Add Your Voice to CARE's Blog

Sona Bhan Bibi: Living on the Edge in a Flood

BAGHUTIA, Bangladesh (August 22, 2007) - Sona Bhan Bibi, 40, spends her days in a temporary shelter on a raised piece of road on the outskirts of Baghutia village in Bangladesh’s Chowhali Upazila in the Sirajganj district. A week ago, the water in the middle of the village was up to a grown man’s chest. It has subsided slightly, but hundreds of people from villages that disappeared in the flood are still living on the roadway, which was designed partly to be a flood barrier. Some flood affected families are beginning to return to their villages, but Sona Bhan Bibi has decided to stay where she is for the time being. Her caution makes sense. While water is receding in some of the flooded areas of Bangladesh, it is actually increasing in other areas, and the nearby Jumana River has been steadily rising above danger levels.

Click photo to view an enlarged version (William Dowell/CARE 2007)
Sona Bhan Bibi and 10 family members live inside this one room shelter. (William Dowell/CARE 2007)
When the floods first hit Bangladesh at the beginning of August, Sona Bhan Bibi was not particularly worried. Her house was relatively far from the river bank, and it was on a raised piece of land. It turned out that nearly everyone had underestimated the force of the floods, or how deeply the water would cut into what had previously seemed like solid land. Sona Bhan Bibi was wakened at 4 a.m. by a rushing sound and shouting. The ground beneath her bed suddenly became wet, and when she opened the door, water came rushing in. She began screaming for help. When she ran outside, there was pandemonium. Sona Bhan Bibi managed to get a boat to take her and her family to safety. A few grass mats that she saved from the side of her house, provided material to make a flimsy one-room shelter on the side of a raised road where she now lives with ten members of her family. Two weeks ago, she received a relief package of rice and some candles. Since then, she has been begging rice from other families camped out on the road. She and her family had breakfast in the morning. They won’t have lunch, and they are not sure of where supper, if any, will come from. Until a few days ago, they had been living on a small amount of rice that came in the first distribution of emergency relief. That temporary aid is coming to an end, and she has no idea of where she will get food in the future. Her son, 25, is looking for work, but there is no guarantee that he will find any in time.

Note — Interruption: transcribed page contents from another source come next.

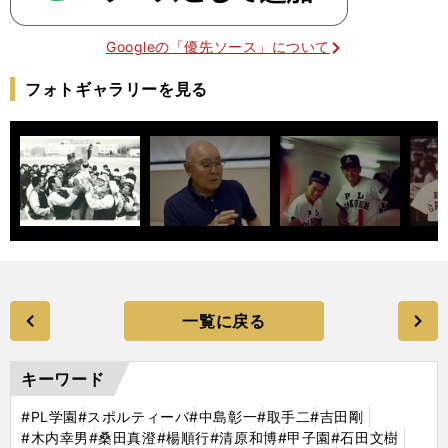
Googleの「優先ソース」について
フォトギャラリーを見る
一覧に戻る
キーワード
#PL学園
#スポルティーバ
#中島彰一
#取手二
#吉田剛
#木内幸男
#桑田真澄
#楊順行
#清原和博
#甲子園
#石田文樹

Click photo to view an enlarged version (William Dowell/CARE 2007)
Women are particularly vulnerable when disaster strikes. (William Dowell/CARE 2007)
Like thousands of others who were most affected by the floods in Bangladesh, Sona Bhan Bibi lived in the chars, islands that form spontaneously in the middle of the giant river deltas. Open land is scarce in Bangladesh, but it is possible to live on the chars without owning land, and when they are not underwater, the chars can be extraordinarily fertile farmland. The reason that the land is available is that the chars are frequently submerged during the monsoon season. To understand why flooding in the chars is so terrifying, it is only necessary to take a quick look at the Jumana River. In the flood conditions that are taking place now, the river is easily three to four miles across. If a flood suddenly covers the island, you can find yourself having to swim miles to the nearest shore. Near Baghutia, five entire villages were swept away completely by the flood, leaving no trace behind them. It is impossible to return to them. The river has taken the land that they were on. People in Bangladesh have nicknamed the Jamuna, the river that dances. In the current floods, the river opened new channels that never existed before, and in some places it shaved up to 500 meters off the shoreline, washing away all the villages that had been built there.

Despite the risks, Sona Bhan Bibi will very likely move back to the chars. The chairman of Baghutia’s village committee says that there is no free land for her to live where she is now, and literally nowhere else for her to go. The question is how she will manage to eat and to feed her large extended family. CARE and other humanitarian organizations are trying to provide seeds to get families up and farming again, and they also want to provide work for cash to enable people who have lost almost everything to buy food. In addition CARE is sending medical teams to villages that are too far away to reach a doctor. But the amount of help that is available depends directly on donations. With so many crises competing for world attention, it is relatively for a widow like Sona Bhan Bibi, to be overlooked. CARE is trying to see that that does not happen.